In the Durham Public Schools, the Eastern North Carolina office of Teach for America this fall placed 25 new teachers, increasing to 35 the total number of its teachers in the county, which now employs more Teach for America “corps members” than any other school system in the region.
One of only six sites for Teach for America when the national organization was launched in 1990 with the mission of closing the achievement gap in public schools, the Eastern North Carolina office spawned a separate office in Charlotte in 2004.
Together, the two offices this year support 385 teachers, up from 270 a year ago, with the Charlotte office growing to 225 teachers from 130, thanks in part to a $4 million gift from the C.D. Spangler Foundation.
And those teachers are making a difference, says Erin Swanson Oschwald, the new executive director of the Eastern North Carolina office.
A 2007 internal study found 100 percent of school principals who manage corps members in the region would hire Teach for America teachers again, she says.
And a study this year by the Urban Institute in Washington, D.C., that looked at six years of data on end-of-course tests for high-school students in North Carolina found that students taught by Teach for America teachers learned more in a year than students taught by other teachers.
“It’s telling that our principals, regardless of the fact that it’s only a two-year commitment, want to continue hiring more Teach for America teachers,” says Oschwald.
What’s more, she says, Teach for America can fill only four of every five requests for corps members in the region.

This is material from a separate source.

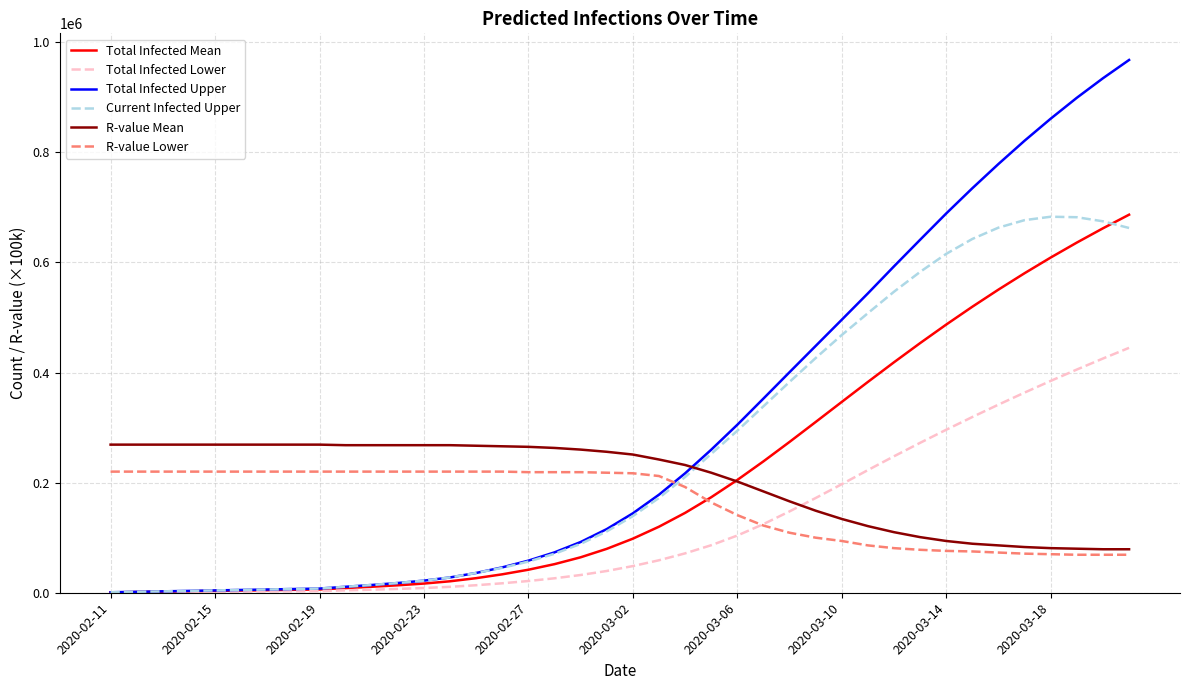

Which series has the largest total across all categories?

Total Infected Upper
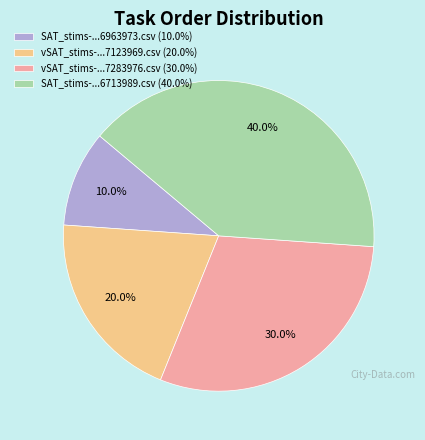

Which slice is the largest?

SAT_stims-...6713989.csv (40.0%)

To continue its growth and meet ambitious goals it has set for itself, the Eastern North Carolina office is working to diversify its fundraising and cultivate its existing base of donors.
Teach for America, which received 25,000 applications last spring from over 900 colleges and universities, this year is fielding 6,200 corps members in two-year teaching jobs.
The annual cost of recruiting, training and supporting corps members and alumni in the region totals roughly $19,500, with host school systems paying $2,500 of that cost.
In their most recent session, state lawmakers increased the statewide appropriation for Teach for America to $950,000 from $400,000, with the total split evenly between the Eastern North Carolina and Charlotte offices.
In the fiscal year that ended Sept. 30, the Eastern North Carolina office raised $1.2 million locally, including private and public funds, and received support from its national office for the remainder of its $3 million annual operating budget.
The regional office plan by 2010 to field 200 corps members and raise $2 million a year.
The regional office counts on continuing support from the Golden Leaf Foundation, Progress Energy, RBC and Z. Smith Reynolds Foundation, as well as Burt’s Bees and the Park Foundation, which became sponsors in the most recent school year.
And it recently held an event in Durham to introduce individual sponsors and prospective sponsors to teachers.
While they serve only two years, many corps members move on to become teachers and school leaders, or to take other leadership roles they can use to champion equity in education, says Oschwald, a former corps member.
Among the 14,000 Teach for America alumni throughout the United States, 400 serve as school principals.
And 400 former corps members live in North Carolina, including 300 in Eastern North Carolina.
“We have a really great opportunity,” says Oschwald, “to catalyze the leadership of our alumni as a force for change in public education.”